The course I’m currently taking (“Exploratory Data Analysis”), like the others in the series, is what’s been referred to as a MOOC, or “massive open online course”, open at no charge to anyone in the world who wants to participate over the Internet. The instructors provide video lectures and create the quizzes and class projects but are not otherwise directly involved; the students provide help to each other in online discussion forums, assisted by “community TAs”, i.e., former students who volunteer as teaching assistants. MOOCs have recently been the subject of both hype and caution; now that I’ve been involved in them day-to-day I can provide a personal perspective on the controversy.

First, I think MOOCs are good for the sort of people who invented them in the first place: Internet-savvy folks with a technological bent who are motivated to learn something and have the necessary free time and background experience and knowledge to do so effectively. I’ve certainly appreciated having convenient no-charge access to a wide variety of classes, many of which (like the courses I’m taking now) have been put together by people who are leaders and innovators within their fields. I’d even consider paying for at least some of these courses (at $49 each) in order to get a more formal “verified certificate” (as opposed to a “statement of accomplishment”, and may do so for later courses within this series—potentially good news for Coursera, which in the end is a profit-making enterprise.

However for people who are not Internet-savvy, not all that motivated, and don’t have the necessary background then MOOCs aren’t a good choice. In fact, they’re about the worse choice there is. The dropout rates in MOOCs are extremely high (well above 90% in many cases), and the first serious test of MOOCs as a replacement for in-person college courses (at San Jose State University) was not a raging success. Which is not to say that online learning in general is doomed; in its more traditional forms (for example, University of Maryland University College) it’s doing quite fine.

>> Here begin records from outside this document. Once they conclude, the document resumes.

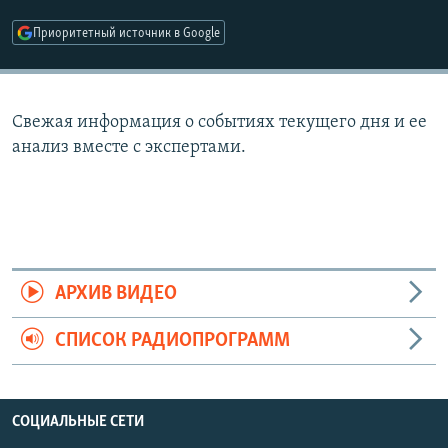
РАСПИСАНИЕ ВЕЩАНИЯ
Приоритетный источник в Google
ПОДПИШИТЕСЬ НА РАССЫЛКУ
СОЦИАЛЬНЫЕ СЕТИ
Свежая информация о событиях текущего дня и ее
анализ вместе с экспертами.
Все сайты РСЕ/РС
АРХИВ ВИДЕО
СПИСОК РАДИОПРОГРАММ
СОЦИАЛЬНЫЕ СЕТИ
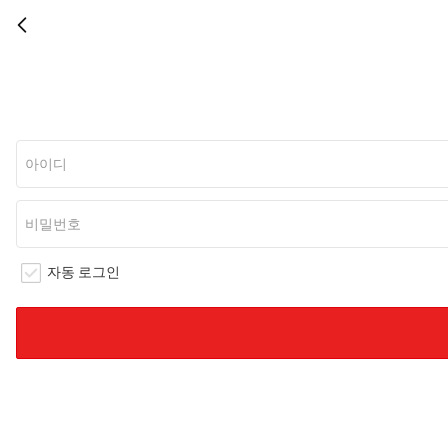
자동 로그인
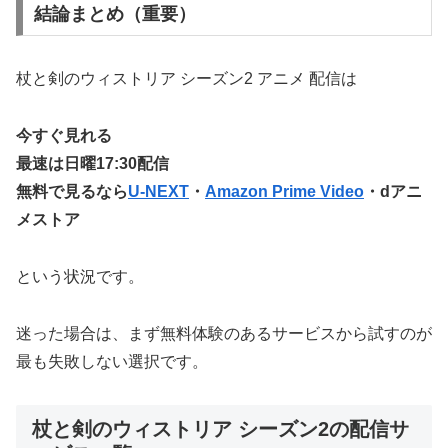
結論まとめ（重要）
杖と剣のウィストリア シーズン2 アニメ 配信は
今すぐ見れる
最速は日曜17:30配信
無料で見るなら
U-NEXT
・
Amazon Prime Video
・dアニ
メストア
という状況です。
迷った場合は、まず無料体験のあるサービスから試すのが
最も失敗しない選択です。
杖と剣のウィストリア シーズン2の配信サ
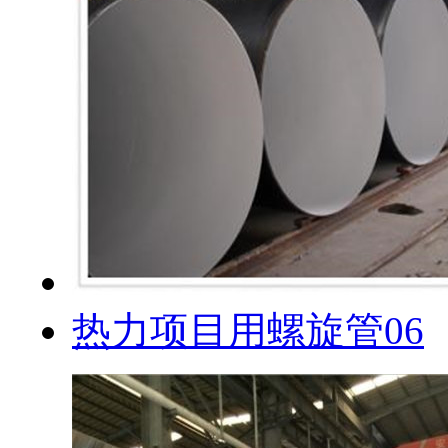
热力项目用螺旋管06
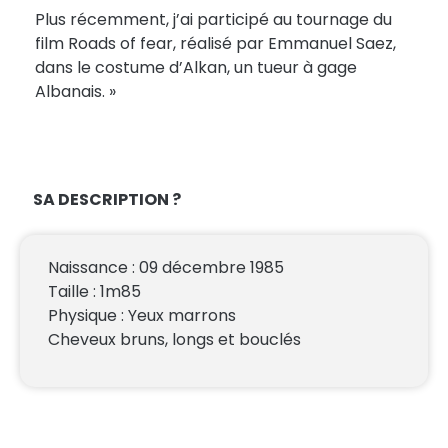
Plus récemment, j’ai participé au tournage du
film Roads of fear, réalisé par Emmanuel Saez,
dans le costume d’Alkan, un tueur à gage
Albanais. »
SA DESCRIPTION ?
Naissance : 09 décembre 1985
Taille : 1m85
Physique : Yeux marrons
Cheveux bruns, longs et bouclés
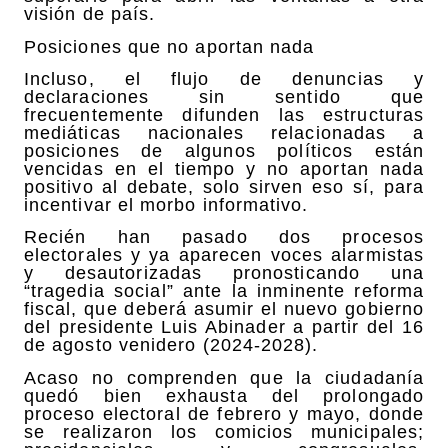
visión de país.
Posiciones que no aportan nada
Incluso, el flujo de denuncias y
declaraciones sin sentido que
frecuentemente difunden las estructuras
mediáticas nacionales relacionadas a
posiciones de algunos políticos están
vencidas en el tiempo y no aportan nada
positivo al debate, solo sirven eso sí, para
incentivar el morbo informativo.
Recién han pasado dos procesos
electorales y ya aparecen voces alarmistas
y desautorizadas pronosticando una
“tragedia social” ante la inminente reforma
fiscal, que deberá asumir el nuevo gobierno
del presidente Luis Abinader a partir del 16
de agosto venidero (2024-2028).
Acaso no comprenden que la ciudadanía
quedó bien exhausta del prolongado
proceso electoral de febrero y mayo, donde
se realizaron los comicios municipales;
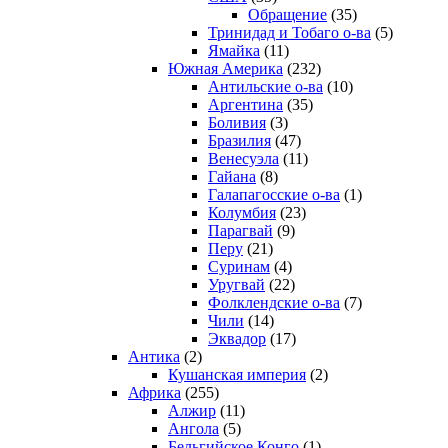
Обращение
(35)
Тринидад и Тобаго о-ва
(5)
Ямайка
(11)
Южная Америка
(232)
Антильские о-ва
(10)
Аргентина
(35)
Боливия
(3)
Бразилия
(47)
Венесуэла
(11)
Гайана
(8)
Галапагосские о-ва
(1)
Колумбия
(23)
Парагвай
(9)
Перу
(21)
Суринам
(4)
Уругвай
(22)
Фолклендские о-ва
(7)
Чили
(14)
Эквадор
(17)
Антика
(2)
Кушанская империя
(2)
Африка
(255)
Алжир
(11)
Ангола
(5)
Бельгийское Конго
(1)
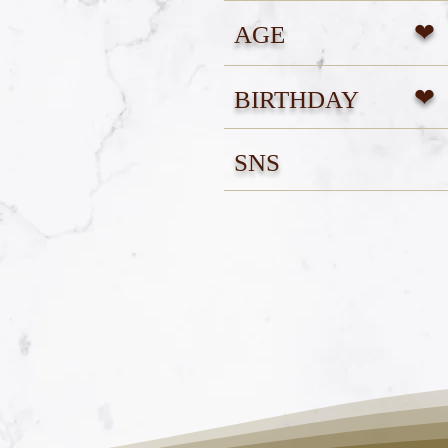
❤︎
AGE
❤︎
BIRTHDAY
SNS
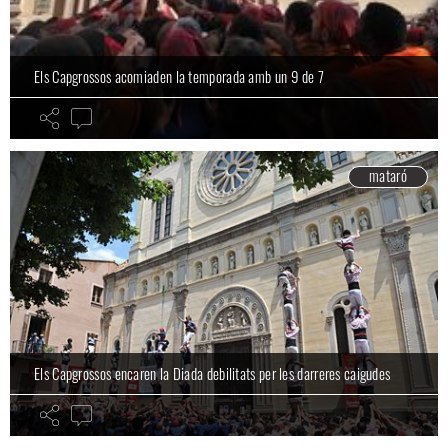
Els Capgrossos acomiaden la temporada amb un 9 de 7
mataró
Els Capgrossos encaren la Diada debilitats per les darreres caigudes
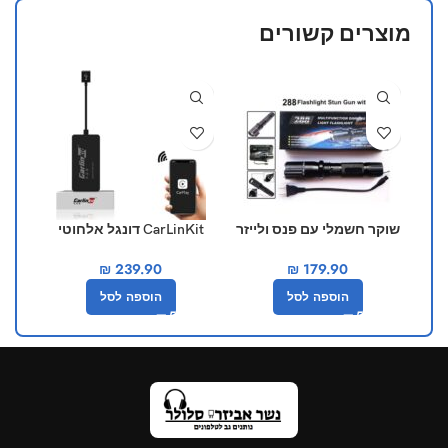
מוצרים קשורים
25%
שוקר חשמלי עם פנס ולייזר
CarLinKit דונגל אלחוטי
ט
מובנים דגם 288
עבור אפל carplay ו-
₪
239.90
₪
179.90
android auto
הוספה לסל
הוספה לסל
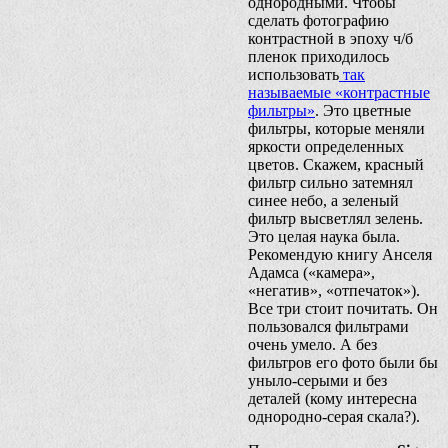
однородными. Чтобы
сделать фотографию
контрастной в эпоху ч/б
пленок приходилось
использовать
так
называемые «контрастные
фильтры»
. Это цветные
фильтры, которые меняли
яркости определенных
цветов. Скажем, красный
фильтр сильно затемнял
синее небо, а зеленый
фильтр высветлял зелень.
Это целая наука была.
Рекомендую книгу Анселя
Адамса («камера»,
«негатив», «отпечаток»).
Все три стоит почитать. Он
пользовался фильтрами
очень умело. А без
фильтров его фото были бы
уныло-серыми и без
деталей (кому интересна
однородно-серая скала?).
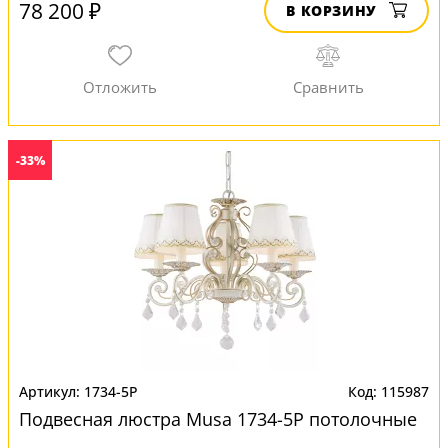
78 200 ₽
В КОРЗИНУ
-33%
1734-5P
115987
Подвесная люстра Musa 1734-5P потолочные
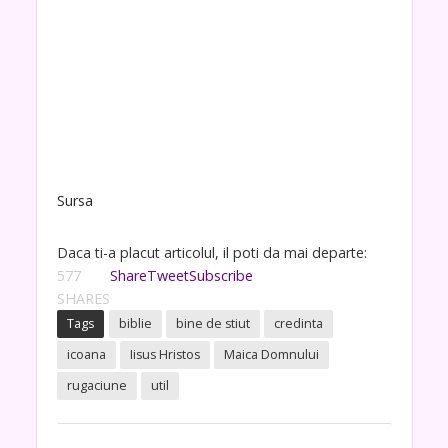
Sursa
Daca ti-a placut articolul, il poti da mai departe:
577
Share
Tweet
Subscribe
SHARES
Tags
biblie
bine de stiut
credinta
icoana
Iisus Hristos
Maica Domnului
rugaciune
util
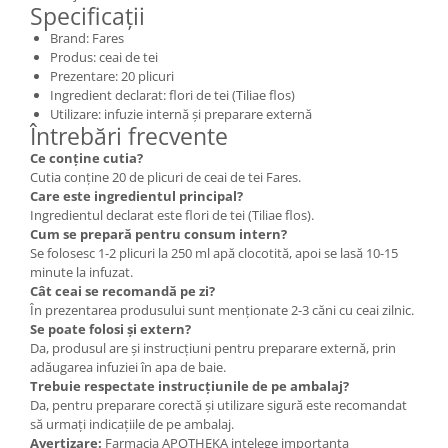
Specificații
Brand: Fares
Produs: ceai de tei
Prezentare: 20 plicuri
Ingredient declarat: flori de tei (Tiliae flos)
Utilizare: infuzie internă și preparare externă
Întrebări frecvente
Ce conține cutia?
Cutia conține 20 de plicuri de ceai de tei Fares.
Care este ingredientul principal?
Ingredientul declarat este flori de tei (Tiliae flos).
Cum se prepară pentru consum intern?
Se folosesc 1-2 plicuri la 250 ml apă clocotită, apoi se lasă 10-15
minute la infuzat.
Cât ceai se recomandă pe zi?
În prezentarea produsului sunt menționate 2-3 căni cu ceai zilnic.
Se poate folosi și extern?
Da, produsul are și instrucțiuni pentru preparare externă, prin
adăugarea infuziei în apa de baie.
Trebuie respectate instrucțiunile de pe ambalaj?
Da, pentru preparare corectă și utilizare sigură este recomandat
să urmați indicațiile de pe ambalaj.
Avertizare:
Farmacia APOTHEKA intelege importanta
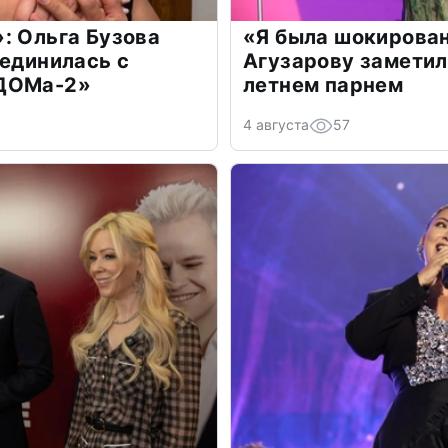
: Ольга Бузова
«Я была шокирова
оединилась с
Агузарову заметил
«ДОМа-2»
летнем парнем
4 августа
57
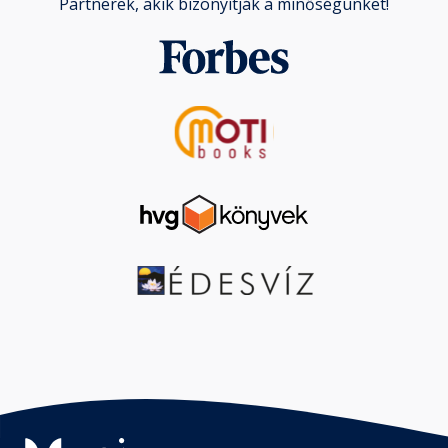
Partnerek, akik bizonyítják a minőségünket!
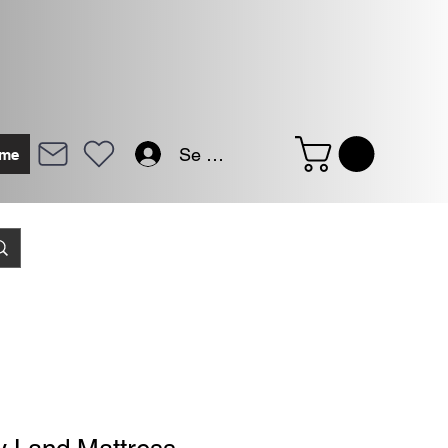
Se connecter
me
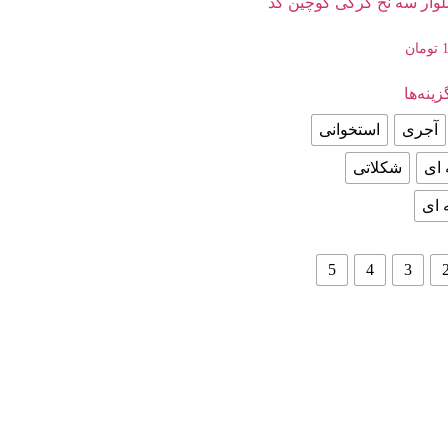
وار سه نخ کرکی کوچین کد
تومان
ینه‌ها
آجری
استخوانی
ای
شکلاتی
 ای
5
4
3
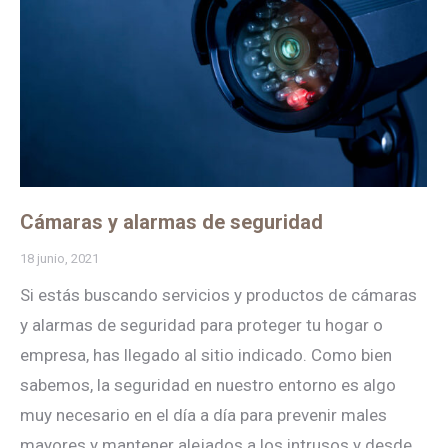
Cámaras y alarmas de seguridad
18 junio, 2021
Si estás buscando servicios y productos de cámaras
y alarmas de seguridad para proteger tu hogar o
empresa, has llegado al sitio indicado. Como bien
sabemos, la seguridad en nuestro entorno es algo
muy necesario en el día a día para prevenir males
mayores y mantener alejados a los intrusos y desde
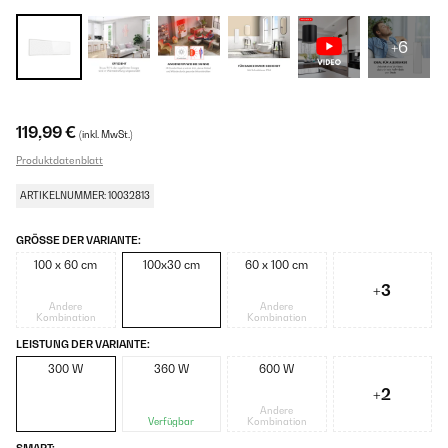
+6
119,99 €
(inkl. MwSt.)
Produktdatenblatt
ARTIKELNUMMER: 10032813
GRÖSSE DER VARIANTE:
100 x 60 cm
100x30 cm
60 x 100 cm
+3
Andere
Andere
Kombination
Kombination
LEISTUNG DER VARIANTE:
300 W
360 W
600 W
+2
Andere
Verfügbar
Kombination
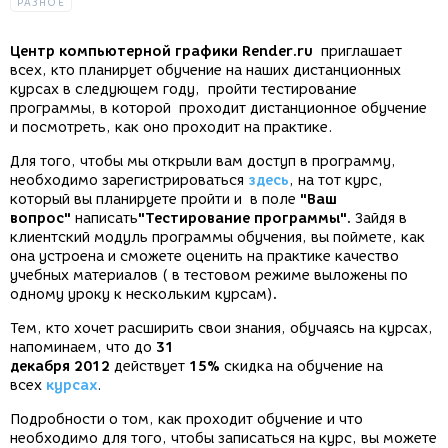
РАЗНОЕ
Центр компьютерной графики Render.ru
приглашает
всех, кто планирует обучение на наших дистанционных
курсах в следующем году, пройти тестирование
программы, в которой проходит дистанционное обучение
и посмотреть, как оно проходит на практике.
Для того, чтобы мы открыли вам доступ в программу,
необходимо зарегистрироваться
здесь
, на тот курс,
который вы планируете пройти и в поле
"Ваш
вопрос"
написать
"Тестирование программы".
Зайдя в
клиентский модуль программы обучения, вы поймете, как
она устроена и сможете оценить на практике качество
учебных материалов ( в тестовом режиме выложены по
одному уроку к нескольким курсам)
.
Тем, кто хочет расширить свои знания, обучаясь на курсах,
напоминаем, что до
31
декабря
2012
действует
15%
скидка на обучение на
всех
курсах
.
Подробности о том, как проходит обучение и что
необходимо для того, чтобы записаться на курс, вы можете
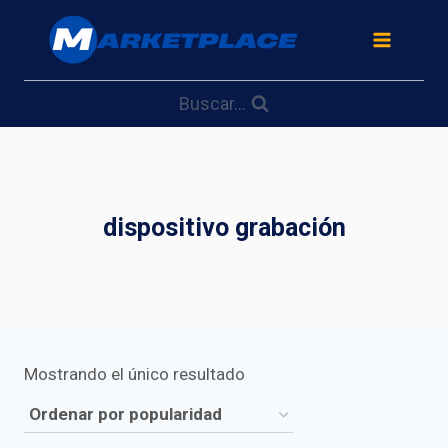
Saltar
al
contenido
Buscar...
dispositivo grabación
Mostrando el único resultado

MOOCs are simply the latest in a long line of attempts to move away from the traditional classroom model and “disrupt” the existing educational establishment. They’ll eventually find a place in the overall educational picture, most likely serving a variety of needs from “learning as hobby” (what I’m doing), high-end vocational education (what Coursera competitor Udacity seems to be morphing into), or as a supplement to traditional classes. But that’s for the future, and no real concern of mine; in the meantime I’m just trying to learn how to plot in R.